Orange makes a strong case that it is an open platform, “entirely based on APIs and microservices,” that will enable it to easily integrate with any chatbot. That will be important, but it is unclear whether developers would build strictly for the Orange platform. Christophe Roux, Responsable Technique for Orange, outlined the company’s strategy in another video again with English subtitles.

In reviewing the two videos announcing Djingo, the most obvious difference is the logical, intellectual approach the Orange spokespeople take in promoting the product and its expected features. Amazon and Google both stress single, tactical features or fun elements to elicit emotional responses from consumers. That approach seems to be working given the sharp increase in Amazon Echo sales in late 2016 and strong start for Google Home. Orange still may deliver an emotional or fun approach to promotion when the Djingo is closer to launch.

However, the bigger problem may be the availability of consumer apps. Even with an open API, will developers port their voice applications for use by Djingo.  IBM faced this problem with PS/2, Apple Mac’s later faced a similar situation and more recently, Blackberry and Windows suffered from lack of applications for mobile device consumers. Third-party applications offer value for consumers. Amazon has over 10,000 skills for Echo users and Google Home is slowly adding to its Action catalog. It’s not just about the platform. It is also about the apps. Making integration easy is not enough. You have to bring a big market with active users as well.

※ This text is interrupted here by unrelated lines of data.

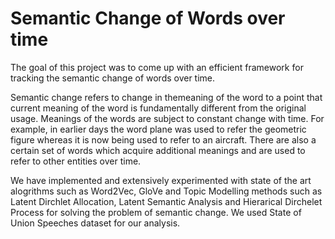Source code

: # Semantic Change of Words over time
The goal of this project was to come up with an efficient framework for tracking the semantic change of words over time.

Semantic change refers to change in themeaning of the word to a point that current meaning of the word is fundamentally different from the original usage. Meanings of the words are subject to constant change with time. For example, in earlier days the word plane was used to refer the geometric figure whereas it is now being used to refer to an aircraft. There are also a certain set of words which acquire
additional meanings and are used to refer to other entities over time.

We have implemented and extensively experimented with state of the art alogrithms such as Word2Vec, GloVe and Topic Modelling methods such as Latent Dirchlet Allocation, Latent Semantic Analysis and Hierarical Dirchelet Process for solving the problem of semantic change. We used State of Union Speeches dataset for our analysis.
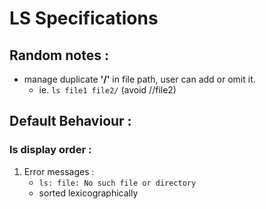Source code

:
LS Specifications 
=================


Random notes : 
--------------
- manage duplicate **'/'** in file path, user can add or omit it.
	- ie.  `ls file1 file2/`  (avoid //file2) 
	



Default Behaviour : 
-------------------
### ls display order :
1. Error messages :
	- `ls: file: No such file or directory` 
	- sorted lexicographically
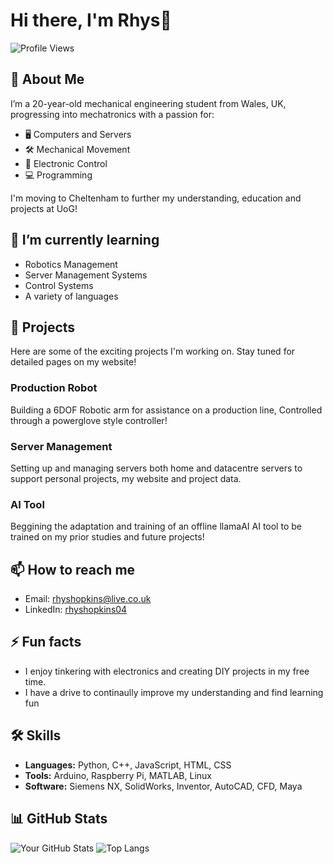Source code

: # Hi there, I'm Rhys👋

![Profile Views](https://komarev.com/ghpvc/?username=yourusername&style=flat-square)

## 🚀 About Me

I’m a 20-year-old mechanical engineering student from Wales, UK, progressing into mechatronics with a passion for:
- 🖥️ Computers and Servers
- 🛠️ Mechanical Movement
- 🔌 Electronic Control
- 💻 Programming

I'm moving to Cheltenham to further my understanding, education and projects at UoG!

## 🌱 I’m currently learning
- Robotics Management
- Server Management Systems
- Control Systems
- A variety of languages

## 🔭 Projects
Here are some of the exciting projects I'm working on. Stay tuned for detailed pages on my website!

### Production Robot
Building a 6DOF Robotic arm for assistance on a production line, Controlled through a powerglove style controller!

### Server Management
Setting up and managing servers both home and datacentre servers to support personal projects, my website and project data.

### AI Tool
Beggining the adaptation and training of an offline llamaAI AI tool to be trained on my prior studies and future projects!

## 📫 How to reach me
- Email: [rhyshopkins@live.co.uk](mailto:rhyshopkins@live.co.uk)
- LinkedIn: [rhyshopkins04]([https://www.linkedin.com/in/yourprofile](https://www.linkedin.com/in/rhyshopkins04/))

## ⚡ Fun facts
- I enjoy tinkering with electronics and creating DIY projects in my free time.
- I have a drive to continaully improve my understanding and find learning fun

## 🛠️ Skills
- **Languages:** Python, C++, JavaScript, HTML, CSS
- **Tools:** Arduino, Raspberry Pi, MATLAB, Linux
- **Software:** Siemens NX, SolidWorks, Inventor, AutoCAD, CFD, Maya

## 📊 GitHub Stats

![Your GitHub Stats](https://github-readme-stats.vercel.app/api?username=yourusername&show_icons=true&theme=radical)
![Top Langs](https://github-readme-stats.vercel.app/api/top-langs/?username=yourusername&layout=compact&theme=radical)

There are voice-first developers in France today. Smartly.ai and the creators of the Alexa skill Jab come to mind. Techstars also recently announced a new Paris accelerator with “Artificial Intelligence, Data and Bots” being among several focus areas. Orange is not listed as a sponsor, but the TechStars move along with some existing French companies in the AI space suggest that a local AI and voice ecosystem can be built. The open question is whether Orange will be able to take advantage of it or if developers will continue working on the Amazon and Google platforms.

IBM Watson and Microsoft Participating

Ovum also noted that IBM Watson is being used behind a new banking app that Orange is promoting. That is a smart move to enlist a leading AI platform to help accelerate the process. However, IBM’s experience in the space thus far is mainly for B2B applications. Consumer experiences are different and require a broad developer ecosystem. Microsoft may be able to help on this front and apparently is participating, but it is not clear in what capacity. The Djingo platform presents the risk of being light on supply-side features and on demand side interest.

The more interesting revelation is that Deutsche Telekom is partnering on the project with Orange. Deutsche Telekom already has competition in Germany from Amazon Echo and the Fire TV remote and Google Home is expected later this year. Its other markets will all require additional language models to be built so it is unclear whether being late to market with a likely inferior product will do the telco much good. There is clear value in controlling your voice era future. Orange and Deutsche Telekom are taking a difficult path to success, but it is still early and everyone that executes well has a chance to succeed.